Monday's recipe links

  1. Spicy No-Mayo Coleslaw from Mark Bittman.
  2. Lentil and Kohlrabi Salad from Chocolate and Zucchini.
  3. Asparagus Artichoke Salad from Simply Recipes.
  4. Slow-baked Salmon with Carrot Cucumber Salad from Canadian Living.
  5. As part of my never-ending search for healthier Thai recipes, Thai-Style Chicken Soup with Basil, Thai-Spiced Watermelon Soup with Crabmeat, Stir-Fried Pumpkin with Chiles and Basil, and, now that some believe coconut milk in moderation may actually be good for us, Thai Chicken-Coconut Soup. Epicurious - so check out the user ratings and comments.
  6. And the best roast chicken in the world. Alice Waters via Ladies' Home Journal. Add lots of garlic and serve with roasted sweet potatoes and sauteed greens. Or that Asparagus Artichoke Salad up there!

Tuesday, May 10, 2011

Recipe links

I have been an inconsistent poster of late. Sorry regular readers! I blame my travelin' man and rambunctious monkeys.

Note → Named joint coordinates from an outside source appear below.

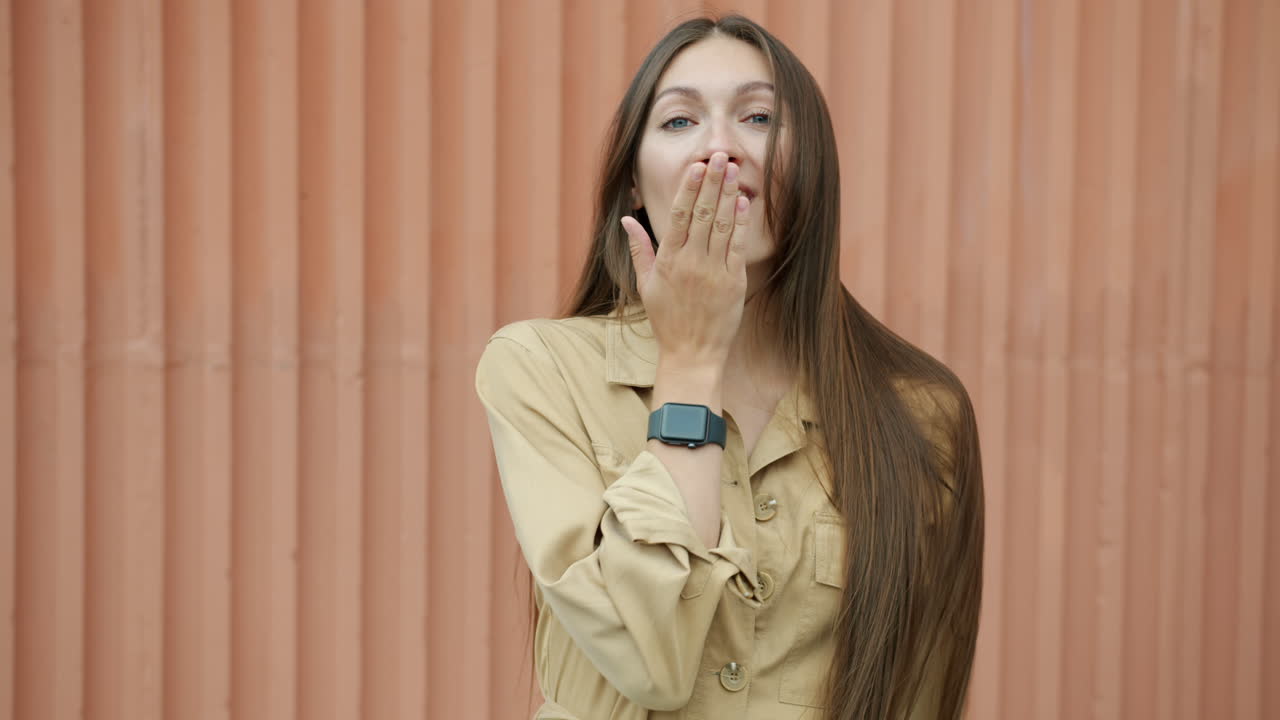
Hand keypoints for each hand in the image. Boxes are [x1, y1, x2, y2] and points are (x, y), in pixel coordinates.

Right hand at [622, 152, 750, 371]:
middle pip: (702, 213)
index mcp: (668, 260)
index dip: (688, 188)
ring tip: (733, 169)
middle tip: (719, 156)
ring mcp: (713, 271)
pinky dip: (741, 222)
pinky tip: (744, 201)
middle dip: (712, 182)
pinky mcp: (733, 282)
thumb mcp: (645, 285)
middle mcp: (690, 262)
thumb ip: (639, 249)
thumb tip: (627, 219)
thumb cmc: (667, 320)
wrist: (692, 354)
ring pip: (721, 224)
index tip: (697, 166)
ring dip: (728, 194)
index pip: (677, 215)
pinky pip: (736, 246)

  1. Heidi Swanson's Spiced Coconut Spinach on 101 Cookbooks. Still on my spinach bender - I must be going through 4 to 6 cups a day! Note: on this recipe, at the time of my posting, Heidi has forgotten to indicate when to add the shallot/garlic paste. I would do it just before toasting the spices. I'll try it and let you know if that works.
  2. Oooooh, pretty. Ribboned Asparagus Salad with Lemon at Smitten Kitchen.
  3. Easiest Bean or Grain Salad on the Planet Recipe. A very flexible recipe and good guidance for those of us looking to increase our bean and whole grain consumption this spring. Mark Bittman.
  4. Also from Mark Bittman's site, Halibut Steaks with Creamy Saffron Sauce.
  5. Melissa Clark's Olive Oil Banana Bread via xo breakfast. Whole wheat flour, dark chocolate, lemon and olive oil together with potassium packed bananas? I think I could get my doctor to prescribe this!
  6. And because we are closing in on strawberry season, another Heidi Swanson recipe, this one from her new cookbook. According to the interview she gave to Design Sponge, it's her favourite recipe in the book - Roasted Strawberries.